Does OpenCode work with Ollama without an API key?

Yes. When using a local Ollama instance, no API key is required. OpenCode connects directly to http://localhost:11434/v1. If the config prompts for a key, any placeholder string will work.

Which is the best model to use with OpenCode locally in 2026?

For most machines, qwen2.5-coder:7b-16k is the best starting point — it has strong tool-calling support and runs well on 8GB RAM. If you have 16GB+ unified memory (e.g. M2/M3 Mac), upgrade to qwen3-coder:30b for significantly better results.
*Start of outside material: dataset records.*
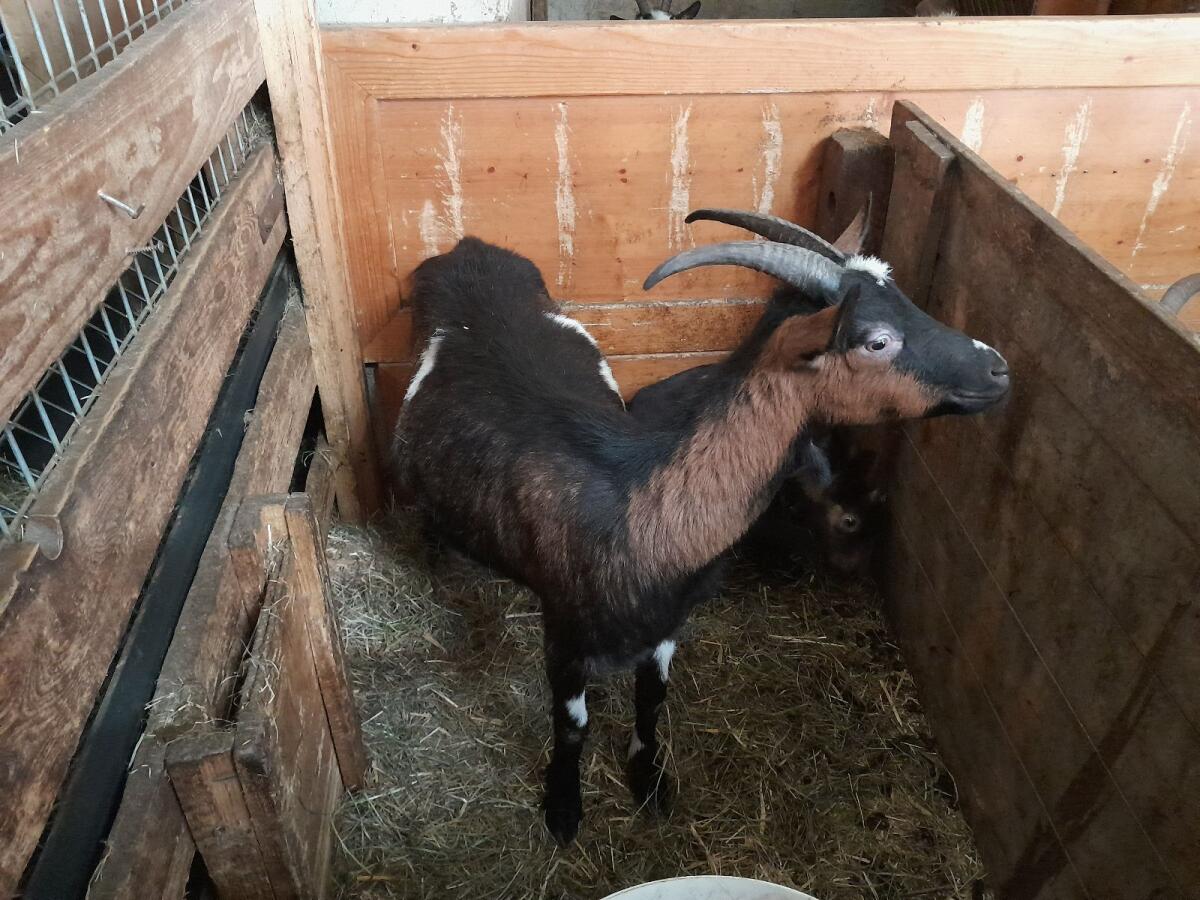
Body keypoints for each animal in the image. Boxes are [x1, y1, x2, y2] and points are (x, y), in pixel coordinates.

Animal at [392, 229, 1009, 846]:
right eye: (877, 341)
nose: (999, 369)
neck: (639, 504)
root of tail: (470, 249)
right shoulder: (564, 630)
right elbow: (571, 724)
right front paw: (563, 809)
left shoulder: (668, 622)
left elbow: (652, 698)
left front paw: (650, 779)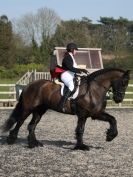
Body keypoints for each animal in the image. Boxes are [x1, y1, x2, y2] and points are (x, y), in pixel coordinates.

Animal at [2, 68, 130, 150]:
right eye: (123, 82)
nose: (118, 99)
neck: (94, 89)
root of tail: (30, 85)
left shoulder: (95, 113)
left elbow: (113, 119)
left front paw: (110, 136)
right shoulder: (83, 114)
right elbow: (80, 130)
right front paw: (81, 147)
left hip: (39, 111)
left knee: (31, 126)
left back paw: (33, 144)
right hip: (27, 109)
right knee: (20, 122)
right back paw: (11, 140)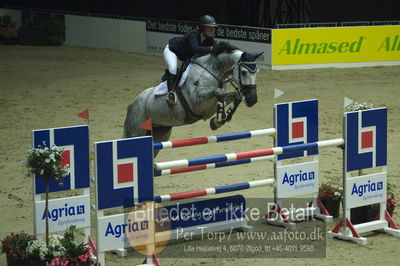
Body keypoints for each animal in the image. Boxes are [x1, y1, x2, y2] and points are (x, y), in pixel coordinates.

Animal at [123, 42, 264, 156]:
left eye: (257, 71)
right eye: (244, 72)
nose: (252, 99)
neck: (213, 70)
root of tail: (131, 104)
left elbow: (234, 96)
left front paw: (219, 120)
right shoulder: (196, 100)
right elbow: (218, 92)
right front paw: (219, 118)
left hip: (160, 133)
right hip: (136, 131)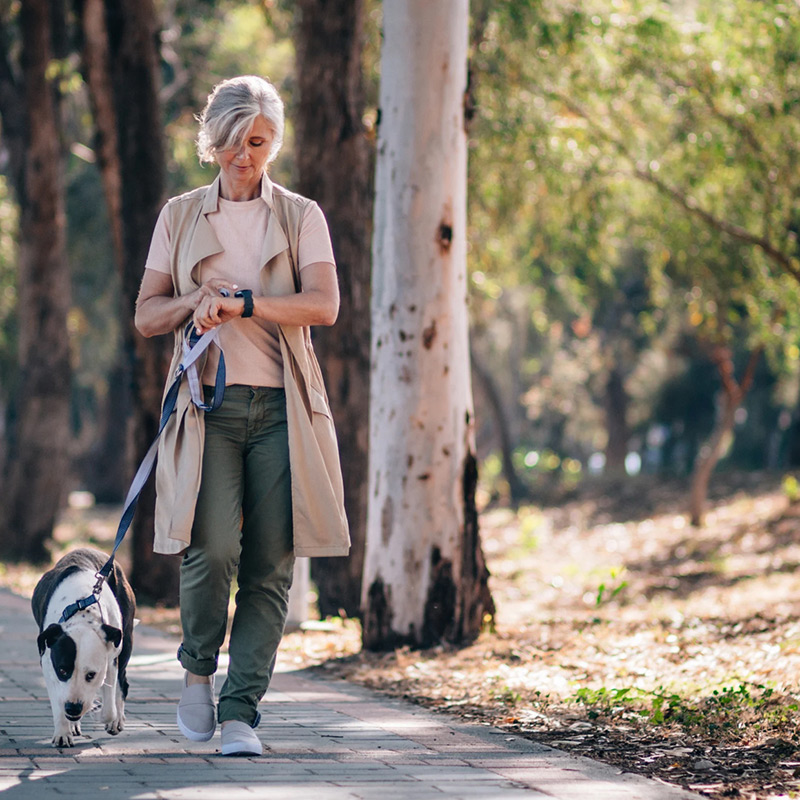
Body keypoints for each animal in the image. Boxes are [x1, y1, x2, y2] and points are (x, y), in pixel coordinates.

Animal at [31, 548, 136, 748]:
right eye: (62, 670)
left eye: (91, 675)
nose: (73, 707)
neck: (82, 612)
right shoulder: (48, 665)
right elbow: (58, 701)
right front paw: (63, 733)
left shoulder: (110, 660)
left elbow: (109, 708)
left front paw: (100, 714)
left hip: (125, 643)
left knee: (122, 683)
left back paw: (116, 720)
Why aren't file operations working in OpenCode with Ollama?

The most common cause is the context window being stuck at Ollama's 4k default. You must manually save a model variant with num_ctx set to at least 16,384. Follow Step 2 in this guide exactly.

Can I use OpenCode with both local Ollama models and cloud models?

Yes — OpenCode supports multiple providers simultaneously. You can define Ollama local models alongside providers like Anthropic or OpenAI in the same opencode.json and switch between them with /models during a session.

Is OpenCode + Ollama a good free alternative to Claude Code?

For personal projects, scripts, and homelab work — yes, it's excellent and completely free. For professional production codebases requiring complex multi-file reasoning at scale, cloud models like Claude Sonnet 4.5 via Claude Code or Cursor still outperform local 7–30B models. The gap is narrowing fast though.